WHAT IS NEEDED — Only the words of the entries are wanted, repeated exactly and without images.

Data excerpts
# # # #

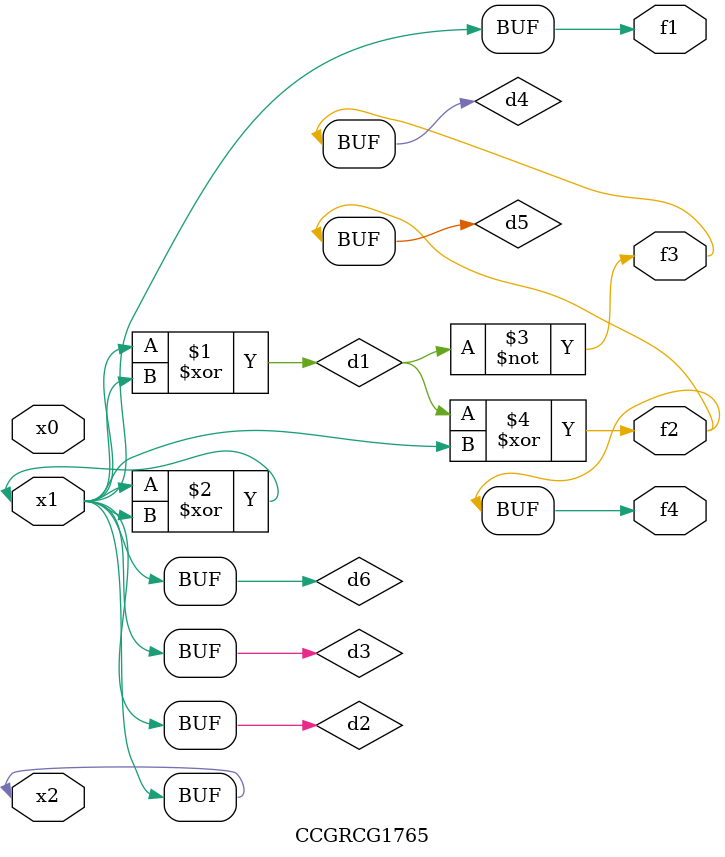
<source format=v>
module CCGRCG1765(
	input x0, x1, x2,
	output f1, f2, f3, f4
);

	wire d1, d2, d3, d4, d5, d6;

	xor (d1, x1, x2);
	buf (d2, x1, x2);
	xor (d3, x1, x2);
	nor (d4, d1);
	xor (d5, d1, d2);
	buf (d6, d2, d3);
	assign f1 = d6;
	assign f2 = d5;
	assign f3 = d4;
	assign f4 = d5;
endmodule

</source>
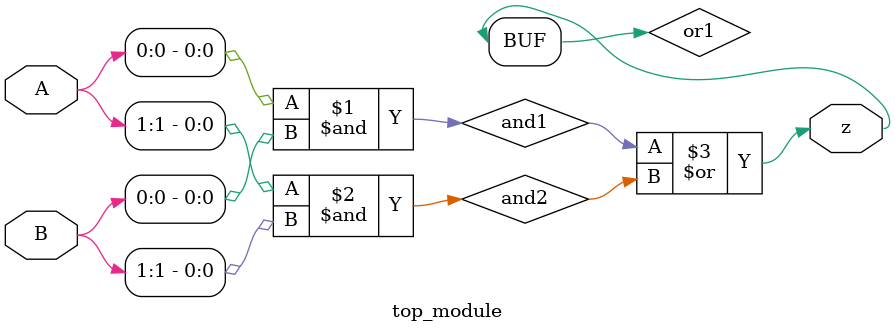
<source format=v>
module top_module ( input [1:0] A, input [1:0] B, output z ); 
	// Insert your code here
	wire and1 = A[0] & B[0];
	wire and2 = A[1] & B[1];
	wire or1 = and1 | and2;
	assign z = or1;
endmodule
</source>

# # # #

YOUR RESPONSE —
<source format=v>
module CCGRCG1765(
	input x0, x1, x2,
	output f1, f2, f3, f4
);

	wire d1, d2, d3, d4, d5, d6;

	xor (d1, x1, x2);
	buf (d2, x1, x2);
	xor (d3, x1, x2);
	nor (d4, d1);
	xor (d5, d1, d2);
	buf (d6, d2, d3);
	assign f1 = d6;
	assign f2 = d5;
	assign f3 = d4;
	assign f4 = d5;
endmodule

</source>
<source format=v>
module top_module ( input [1:0] A, input [1:0] B, output z ); 
	// Insert your code here
	wire and1 = A[0] & B[0];
	wire and2 = A[1] & B[1];
	wire or1 = and1 | and2;
	assign z = or1;
endmodule
</source>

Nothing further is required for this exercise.